After examining my uncle, the doctor, a young blond man with a cherubic round face and a bowl-shaped mop of hair, pulled out a sausage-sized machine and placed it in my uncle’s hand.
“Tell him,” said the doctor, “that this is a voice box, an artificial larynx, something that can amplify his whispers and allow people to hear and understand him.”
The doctor placed his hand on my uncle’s fingers and helped him form a fist around the machine, then he guided it to a spot above my uncle’s gullet and told him to speak.
“Speak?” my uncle asked.
The machine buzzed, letting out a clamor of static. The doctor moved my uncle’s hand a few inches, then said again, “Speak.”
Uncle Joseph opened his mouth and tried to utter a few words, but no sound came out.
The doctor moved his hand a few more inches, then asked, “What did you have for breakfast this morning?”
“Ze,” he said. Eggs.
The sound of the word emerging out of his own body in a robotic monotone seemed to shock my uncle, who raised his eyebrows in surprise.
“Keep talking,” the doctor said. “What would you like to have for dinner?”
“I don’t know,” Uncle Joseph said, the mechanical voice a bit clearer now.
His face lit up. He smiled, baring nearly all of his false teeth.
“Where can we buy it?” he asked.
Th
e artificial larynx was sold in a medical supplies store near the hospital. After the doctor’s visit, we went there and got one.
Later that afternoon, when we returned to my parents’ apartment, my mother had not yet come back from her job at the textile factory, but my father was there, sitting on the blue plastic-covered sofa in the living room and sifting through his mail while occasionally glancing at the television set, which Bob, Kelly and Karl were watching from the floor. Uncle Joseph turned off the television, causing the boys to silently protest with grimaces.
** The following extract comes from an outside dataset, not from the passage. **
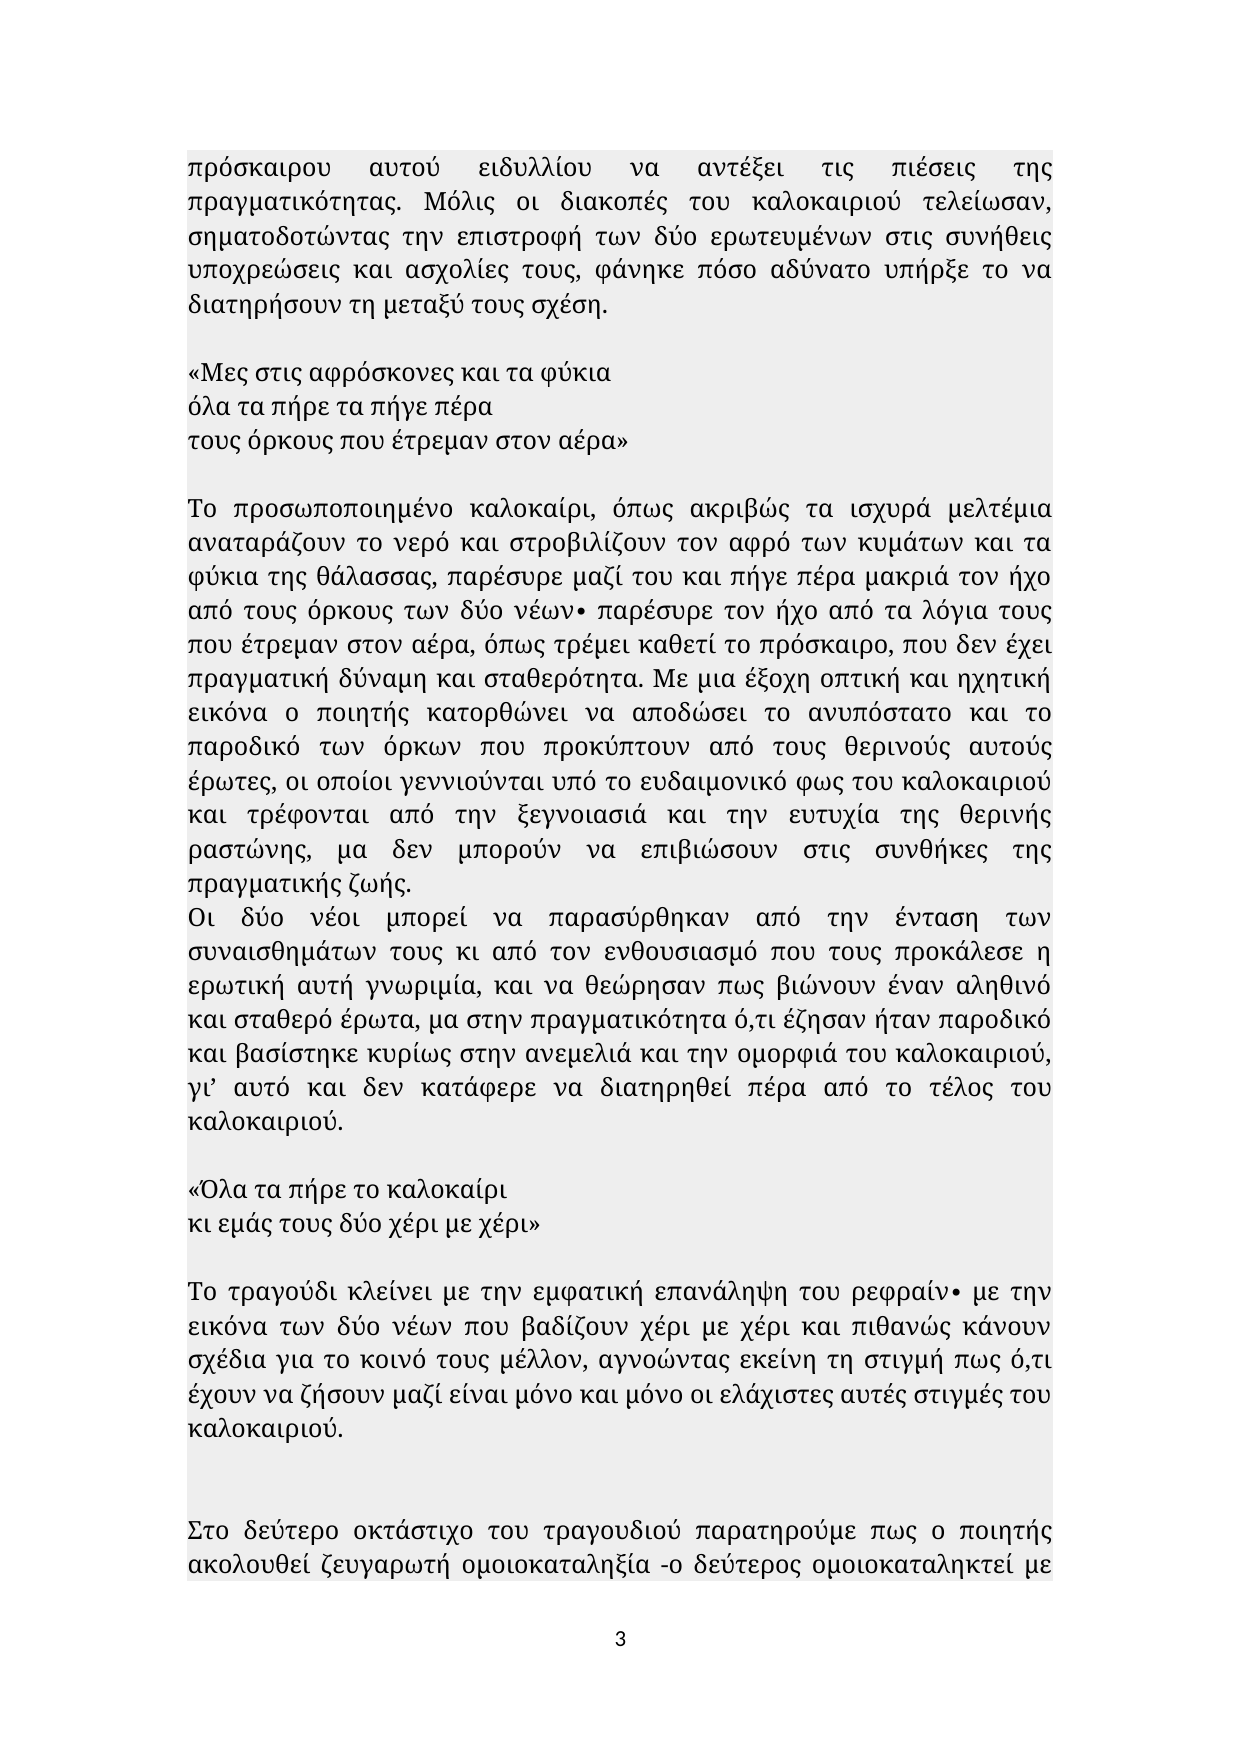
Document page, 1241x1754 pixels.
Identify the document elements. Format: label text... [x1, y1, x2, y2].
He walked over and sat down next to my father, signaling for them to also pay attention.
“I was worried,” my father said. “I thought they’d kept you in the hospital.”
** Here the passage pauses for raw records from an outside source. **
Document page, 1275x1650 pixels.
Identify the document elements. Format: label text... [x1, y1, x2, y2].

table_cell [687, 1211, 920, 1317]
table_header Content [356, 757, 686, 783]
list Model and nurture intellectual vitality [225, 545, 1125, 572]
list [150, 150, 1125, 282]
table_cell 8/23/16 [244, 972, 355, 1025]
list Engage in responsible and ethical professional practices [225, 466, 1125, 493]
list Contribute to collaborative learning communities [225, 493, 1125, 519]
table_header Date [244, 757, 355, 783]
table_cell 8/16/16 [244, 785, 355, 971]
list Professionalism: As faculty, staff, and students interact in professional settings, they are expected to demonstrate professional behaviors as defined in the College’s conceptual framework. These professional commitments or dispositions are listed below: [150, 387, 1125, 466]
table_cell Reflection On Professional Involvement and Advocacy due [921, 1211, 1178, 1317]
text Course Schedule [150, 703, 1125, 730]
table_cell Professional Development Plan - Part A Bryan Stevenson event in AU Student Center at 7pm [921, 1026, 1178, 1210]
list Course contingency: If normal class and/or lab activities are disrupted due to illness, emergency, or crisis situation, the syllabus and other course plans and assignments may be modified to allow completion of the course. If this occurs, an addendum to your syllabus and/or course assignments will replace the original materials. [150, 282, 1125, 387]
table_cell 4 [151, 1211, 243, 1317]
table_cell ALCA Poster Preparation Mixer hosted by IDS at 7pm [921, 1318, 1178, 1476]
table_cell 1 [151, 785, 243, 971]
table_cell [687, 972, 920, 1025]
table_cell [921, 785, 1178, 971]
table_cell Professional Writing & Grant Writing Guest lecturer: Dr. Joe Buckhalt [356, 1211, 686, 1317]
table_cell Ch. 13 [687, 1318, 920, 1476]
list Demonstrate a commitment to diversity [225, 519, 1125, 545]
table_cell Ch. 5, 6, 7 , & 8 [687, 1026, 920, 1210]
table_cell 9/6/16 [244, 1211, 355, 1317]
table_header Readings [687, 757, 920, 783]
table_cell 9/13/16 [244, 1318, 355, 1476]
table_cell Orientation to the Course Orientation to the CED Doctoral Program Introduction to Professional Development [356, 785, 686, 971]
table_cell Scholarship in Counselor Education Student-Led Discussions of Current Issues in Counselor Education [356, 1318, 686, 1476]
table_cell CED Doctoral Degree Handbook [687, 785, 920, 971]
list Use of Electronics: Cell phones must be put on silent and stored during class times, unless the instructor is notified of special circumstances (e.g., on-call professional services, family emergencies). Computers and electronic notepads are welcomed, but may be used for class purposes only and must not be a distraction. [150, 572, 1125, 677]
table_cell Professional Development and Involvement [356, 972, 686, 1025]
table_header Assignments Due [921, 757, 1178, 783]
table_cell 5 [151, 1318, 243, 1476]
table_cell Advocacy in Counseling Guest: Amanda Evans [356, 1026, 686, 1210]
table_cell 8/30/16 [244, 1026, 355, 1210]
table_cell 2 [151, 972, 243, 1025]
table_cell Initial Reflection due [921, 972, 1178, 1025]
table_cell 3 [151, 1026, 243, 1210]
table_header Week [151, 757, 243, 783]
The plastic squealed under my uncle as he leaned even closer to my father. Reaching into his pocket, he pulled out the voice box and raised it to his neck. The machine screeched with static when he turned it on. Uncle Joseph adjusted the volume, then pressed it more deeply at the curve between his chin and neck.
“Mira, I can speak,” my uncle said, drawing out each mechanized word.
The boys rushed over to the sofa, circling my uncle. My father pushed his face closer to my uncle’s. His eyes widened as he looked into my uncle’s mouth, dumbfounded.
“How’s it happening?” he asked.
“It must be a miracle,” my uncle said. “What else can it be?”
“Science?” my father absentmindedly offered.
“Science is God’s way of shielding miracles,” Uncle Joseph replied.
My father took my uncle’s hand and led him to a lamp in a corner of the room, so he could better see the machine and its interaction with my uncle’s neck. This was their first two-sided conversation in many years and they both seemed to want to move it past the technicalities to a point of near normalcy.
“How does it sound to your ear?” my father asked.
“How does it sound to yours?” my uncle countered.
My father paused to think, searching perhaps for the most tactful and encouraging description of what he was hearing.